[Dataset entries]
__________
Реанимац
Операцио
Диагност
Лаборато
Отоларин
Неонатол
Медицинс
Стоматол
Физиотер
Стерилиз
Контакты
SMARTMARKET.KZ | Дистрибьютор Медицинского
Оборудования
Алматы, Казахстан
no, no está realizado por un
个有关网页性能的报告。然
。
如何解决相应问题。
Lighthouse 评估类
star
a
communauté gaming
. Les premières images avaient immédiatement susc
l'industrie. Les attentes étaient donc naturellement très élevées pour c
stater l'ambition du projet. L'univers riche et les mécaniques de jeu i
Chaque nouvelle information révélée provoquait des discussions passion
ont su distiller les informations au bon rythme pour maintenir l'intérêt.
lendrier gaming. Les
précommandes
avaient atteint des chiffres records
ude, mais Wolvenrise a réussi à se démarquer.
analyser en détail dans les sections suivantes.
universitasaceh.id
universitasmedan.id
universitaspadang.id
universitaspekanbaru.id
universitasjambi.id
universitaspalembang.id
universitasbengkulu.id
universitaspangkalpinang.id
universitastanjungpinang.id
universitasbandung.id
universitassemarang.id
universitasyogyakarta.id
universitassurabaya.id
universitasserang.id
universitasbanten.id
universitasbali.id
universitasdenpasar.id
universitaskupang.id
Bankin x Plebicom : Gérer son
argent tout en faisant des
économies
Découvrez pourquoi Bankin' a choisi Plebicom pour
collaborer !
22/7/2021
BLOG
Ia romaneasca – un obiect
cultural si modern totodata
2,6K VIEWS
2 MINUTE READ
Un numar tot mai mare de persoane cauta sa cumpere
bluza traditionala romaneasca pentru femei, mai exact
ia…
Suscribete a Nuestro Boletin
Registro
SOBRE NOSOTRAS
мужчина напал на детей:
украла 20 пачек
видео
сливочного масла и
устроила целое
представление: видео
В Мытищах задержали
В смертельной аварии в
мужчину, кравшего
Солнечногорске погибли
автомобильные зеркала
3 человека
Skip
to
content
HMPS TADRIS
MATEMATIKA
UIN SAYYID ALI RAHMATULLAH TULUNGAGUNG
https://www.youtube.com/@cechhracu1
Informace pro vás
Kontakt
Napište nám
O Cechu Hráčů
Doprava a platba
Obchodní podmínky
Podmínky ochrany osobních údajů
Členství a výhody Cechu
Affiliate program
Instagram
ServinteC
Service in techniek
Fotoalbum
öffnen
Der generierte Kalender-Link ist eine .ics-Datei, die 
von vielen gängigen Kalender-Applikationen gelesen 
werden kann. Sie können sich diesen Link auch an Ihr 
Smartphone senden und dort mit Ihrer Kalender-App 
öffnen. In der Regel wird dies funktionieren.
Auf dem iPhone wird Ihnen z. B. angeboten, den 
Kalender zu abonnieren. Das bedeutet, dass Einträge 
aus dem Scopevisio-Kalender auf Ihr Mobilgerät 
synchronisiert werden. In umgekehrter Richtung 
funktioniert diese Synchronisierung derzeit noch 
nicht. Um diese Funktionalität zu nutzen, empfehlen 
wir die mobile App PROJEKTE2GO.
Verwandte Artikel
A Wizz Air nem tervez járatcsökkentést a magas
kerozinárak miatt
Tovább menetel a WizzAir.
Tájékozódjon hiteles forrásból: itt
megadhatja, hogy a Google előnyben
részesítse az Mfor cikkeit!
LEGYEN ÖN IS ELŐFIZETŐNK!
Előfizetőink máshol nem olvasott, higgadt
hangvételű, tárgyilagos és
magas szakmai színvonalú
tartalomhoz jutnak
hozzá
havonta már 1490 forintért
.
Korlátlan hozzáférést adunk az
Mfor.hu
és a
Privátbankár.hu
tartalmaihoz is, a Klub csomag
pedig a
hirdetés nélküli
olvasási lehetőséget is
__________
Reproduce every line of all the items above verbatim, keeping the same order.

Реанимац
Операцио
Диагност
Лаборато
Отоларин
Неонатол
Медицинс
Стоматол
Физиотер
Стерилиз
Контакты
SMARTMARKET.KZ | Дистрибьютор Медицинского
Оборудования
Алматы, Казахстан
no, no está realizado por un
个有关网页性能的报告。然
。
如何解决相应问题。
Lighthouse 评估类
star
a
communauté gaming
. Les premières images avaient immédiatement susc
l'industrie. Les attentes étaient donc naturellement très élevées pour c
stater l'ambition du projet. L'univers riche et les mécaniques de jeu i
Chaque nouvelle information révélée provoquait des discussions passion
ont su distiller les informations au bon rythme pour maintenir l'intérêt.
lendrier gaming. Les
précommandes
avaient atteint des chiffres records
ude, mais Wolvenrise a réussi à se démarquer.
analyser en détail dans les sections suivantes.
universitasaceh.id
universitasmedan.id
universitaspadang.id
universitaspekanbaru.id
universitasjambi.id
universitaspalembang.id
universitasbengkulu.id
universitaspangkalpinang.id
universitastanjungpinang.id
universitasbandung.id
universitassemarang.id
universitasyogyakarta.id
universitassurabaya.id
universitasserang.id
universitasbanten.id
universitasbali.id
universitasdenpasar.id
universitaskupang.id
Bankin x Plebicom : Gérer son
argent tout en faisant des
économies
Découvrez pourquoi Bankin' a choisi Plebicom pour
collaborer !
22/7/2021
BLOG
Ia romaneasca – un obiect
cultural si modern totodata
2,6K VIEWS
2 MINUTE READ
Un numar tot mai mare de persoane cauta sa cumpere
bluza traditionala romaneasca pentru femei, mai exact
ia…
Suscribete a Nuestro Boletin
Registro
SOBRE NOSOTRAS
мужчина напал на детей:
украла 20 пачек
видео
сливочного масла и
устроила целое
представление: видео
В Мытищах задержали
В смертельной аварии в
мужчину, кравшего
Солнечногорске погибли
автомобильные зеркала
3 человека
Skip
to
content
HMPS TADRIS
MATEMATIKA
UIN SAYYID ALI RAHMATULLAH TULUNGAGUNG
https://www.youtube.com/@cechhracu1
Informace pro vás
Kontakt
Napište nám
O Cechu Hráčů
Doprava a platba
Obchodní podmínky
Podmínky ochrany osobních údajů
Členství a výhody Cechu
Affiliate program
Instagram
ServinteC
Service in techniek
Fotoalbum
öffnen
Der generierte Kalender-Link ist eine .ics-Datei, die 
von vielen gängigen Kalender-Applikationen gelesen 
werden kann. Sie können sich diesen Link auch an Ihr 
Smartphone senden und dort mit Ihrer Kalender-App 
öffnen. In der Regel wird dies funktionieren.
Auf dem iPhone wird Ihnen z. B. angeboten, den 
Kalender zu abonnieren. Das bedeutet, dass Einträge 
aus dem Scopevisio-Kalender auf Ihr Mobilgerät 
synchronisiert werden. In umgekehrter Richtung 
funktioniert diese Synchronisierung derzeit noch 
nicht. Um diese Funktionalität zu nutzen, empfehlen 
wir die mobile App PROJEKTE2GO.
Verwandte Artikel
A Wizz Air nem tervez járatcsökkentést a magas
kerozinárak miatt
Tovább menetel a WizzAir.
Tájékozódjon hiteles forrásból: itt
megadhatja, hogy a Google előnyben
részesítse az Mfor cikkeit!
LEGYEN ÖN IS ELŐFIZETŐNK!
Előfizetőink máshol nem olvasott, higgadt
hangvételű, tárgyilagos és
magas szakmai színvonalú
tartalomhoz jutnak
hozzá
havonta már 1490 forintért
.
Korlátlan hozzáférést adunk az
Mfor.hu
és a
Privátbankár.hu
tartalmaihoz is, a Klub csomag
pedig a
hirdetés nélküli
olvasási lehetőséget is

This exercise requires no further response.